▶ **Provided passage**
Business rescue

Urgent telegram for the auditor-general

Perhaps the AG or Scopa should take a closer look at the business rescue process under way at the South African Post Office. The public deserves know what’s happened.
May 11, 2026
4 mins read

I only heard on Workers’ Day about the opinion piece “Barnes Gets it Wrong” (Financial Mail, April 23-29) by Anoosh Rooplal and Juanito Damons, the business rescue practitioners (BRPs) appointed to the South African Post Office.

Apt, perhaps, as it is the workers at the post office who have suffered most. First (and mostly) under the management and department of communications and its ministers, but also, more recently, under the BRPs.

All of them should be held responsible and accountable for the tragic, unnecessary demise of the post office and the dream it once was. The dream was shattered when the government unilaterally decided to “separate” Postbank from the post office – against my wishes as CEO and despite my objections in writing to the government at the time.

I won’t delve into the BRPs’ patronising explanation of the business rescue process or the carefully chosen extracts and characterisations of past numbers and future promises published in their opinion. However, I do hope that one day soon the goings-on at the post office since I left will be examined in a forensic audit and published for all to see.

I strongly urge the relevant authorities to look into this, be it through parliament’s standing committee on public accounts or the auditor-general (AG). The workers and other prejudiced parties should demand it, and those responsible must account.

I will focus on the published facts and ask the same questions I’ve been posing for more than five years. Mine is not a witch hunt, it’s a fact-finding mission. I am not suggesting that anything untoward or illegal took place, but we need to know for sure.

▶ **Tasks to complete**
1. Copy the business rescue column between "All of them" and "all to see.", inclusive.
2. Summarize the business rescue column in two sentences.

Pictured people or hands with joints
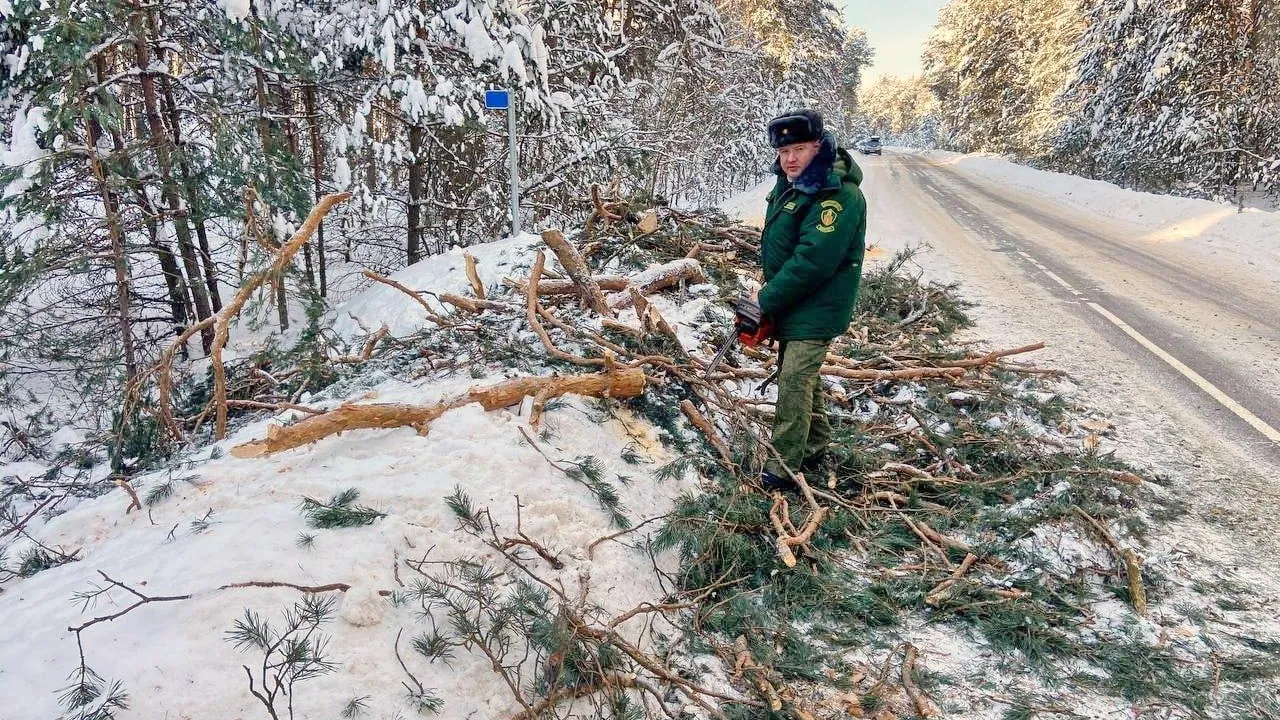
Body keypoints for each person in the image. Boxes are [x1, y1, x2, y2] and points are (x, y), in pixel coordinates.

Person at [752, 109, 867, 491]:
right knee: (800, 376)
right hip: (794, 299)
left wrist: (765, 300)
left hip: (817, 305)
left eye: (799, 148)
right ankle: (815, 444)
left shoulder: (838, 193)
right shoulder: (790, 182)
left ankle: (782, 466)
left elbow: (812, 261)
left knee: (794, 381)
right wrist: (767, 292)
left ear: (818, 146)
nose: (791, 159)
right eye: (784, 151)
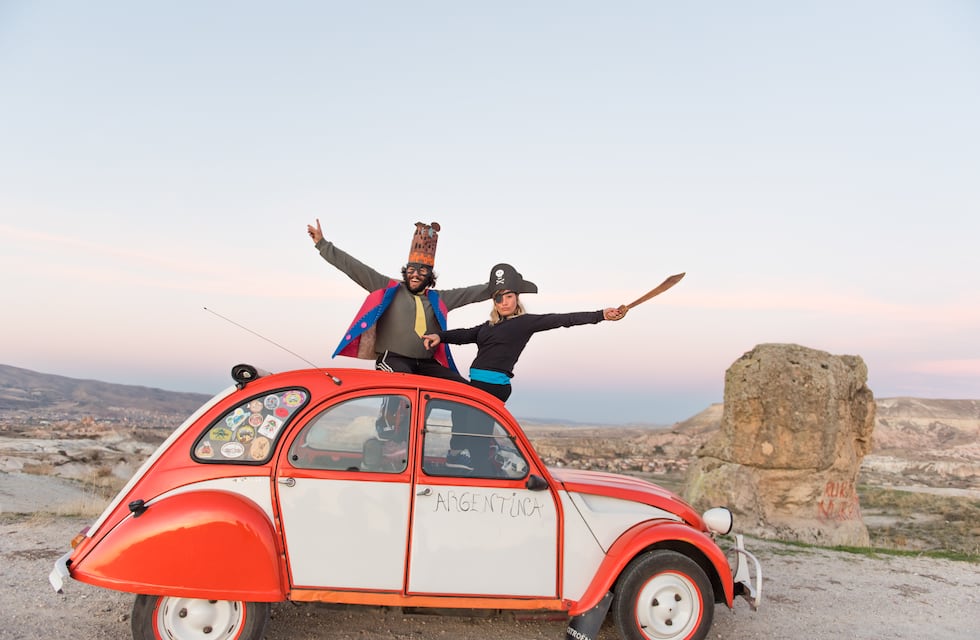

▶ **Task answers**
1.
All of them should be held responsible and accountable for the tragic, unnecessary demise of the post office and the dream it once was. The dream was shattered when the government unilaterally decided to “separate” Postbank from the post office – against my wishes as CEO and despite my objections in writing to the government at the time.

I won’t delve into the BRPs’ patronising explanation of the business rescue process or the carefully chosen extracts and characterisations of past numbers and future promises published in their opinion. However, I do hope that one day soon the goings-on at the post office since I left will be examined in a forensic audit and published for all to see.

2. Responding to an opinion piece by the business rescue practitioners, the writer, a former CEO of the South African Post Office, holds management, the department of communications and its ministers, and the practitioners responsible for the post office's unnecessary demise, a dream shattered when the government separated Postbank despite the writer's written objections. The writer urges parliament's standing committee on public accounts or the auditor-general to examine events at the post office through a forensic audit, calling this a fact-finding mission rather than a witch hunt.